### Required action
Go to the line holding "pinky mcp: (317, 311)" in the data below and repeat it exactly, then each line after it up to and including the one holding "ring mcp: (493, 431)". Omit pictures.
------ Extracted information
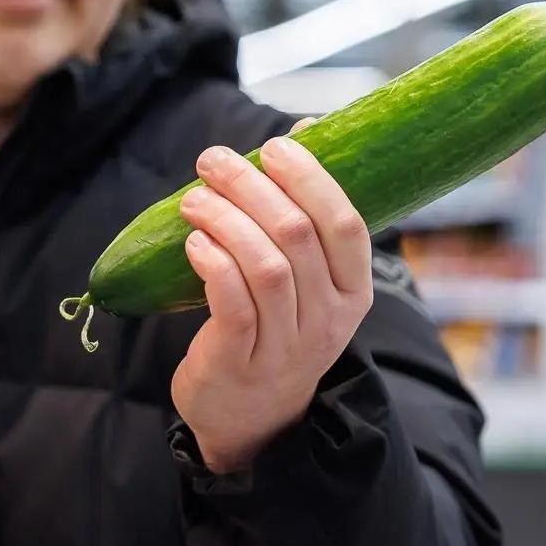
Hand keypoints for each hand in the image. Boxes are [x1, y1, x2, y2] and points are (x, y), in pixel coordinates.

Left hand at [171, 118, 371, 473]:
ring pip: (265, 267)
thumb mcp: (308, 277)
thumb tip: (307, 129)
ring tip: (194, 199)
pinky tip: (193, 243)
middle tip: (213, 161)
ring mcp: (287, 344)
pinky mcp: (241, 362)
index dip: (311, 178)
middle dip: (251, 187)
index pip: (345, 224)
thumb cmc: (276, 325)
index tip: (274, 146)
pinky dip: (212, 264)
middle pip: (296, 236)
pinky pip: (232, 304)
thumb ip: (306, 210)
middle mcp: (328, 318)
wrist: (252, 416)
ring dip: (225, 220)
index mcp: (352, 290)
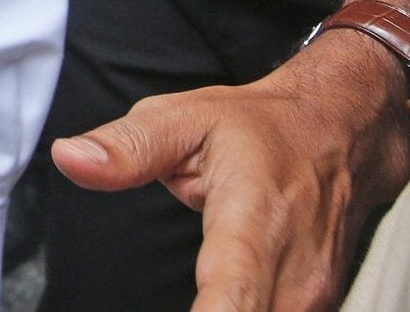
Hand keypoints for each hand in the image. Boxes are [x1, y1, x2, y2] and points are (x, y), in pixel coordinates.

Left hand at [50, 30, 409, 311]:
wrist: (340, 134)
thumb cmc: (258, 129)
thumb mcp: (184, 117)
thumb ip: (127, 149)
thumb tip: (69, 159)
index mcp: (254, 222)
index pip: (232, 298)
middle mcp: (294, 273)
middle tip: (176, 299)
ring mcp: (314, 299)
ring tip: (190, 297)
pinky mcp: (317, 311)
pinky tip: (212, 303)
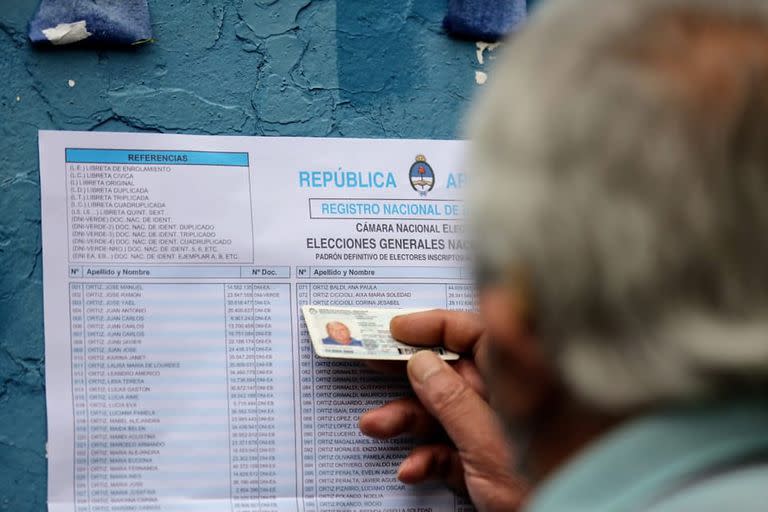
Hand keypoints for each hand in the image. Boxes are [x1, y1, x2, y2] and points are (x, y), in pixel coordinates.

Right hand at [359, 310, 529, 511]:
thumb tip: (420, 363)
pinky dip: (427, 458)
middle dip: (408, 374)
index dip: (432, 327)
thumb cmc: (542, 484)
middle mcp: (504, 399)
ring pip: (443, 413)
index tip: (395, 328)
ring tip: (375, 426)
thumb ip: (452, 400)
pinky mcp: (484, 464)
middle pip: (449, 373)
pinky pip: (449, 451)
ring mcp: (493, 431)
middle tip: (372, 363)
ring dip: (407, 420)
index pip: (473, 333)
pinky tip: (412, 469)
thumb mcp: (488, 441)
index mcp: (517, 380)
------------
### Completed task
pinky mcp: (317, 311)
pinky tip: (212, 303)
Hand keypoints for each hand in the image. Boxes are [x1, y1, x2, y2] and points are (x, y), in pixel coordinates.

Right hand at [359, 310, 529, 511]:
thumb tip: (420, 363)
pinky dip: (427, 458)
middle dip: (408, 374)
index dip: (432, 327)
thumb cmc: (542, 484)
middle mcp: (504, 399)
ring pip: (443, 413)
index tip: (395, 328)
ring tip: (375, 426)
thumb ip: (452, 400)
pinky mcp: (484, 464)
middle pip: (449, 373)
pinky pip: (449, 451)
ring mcp: (493, 431)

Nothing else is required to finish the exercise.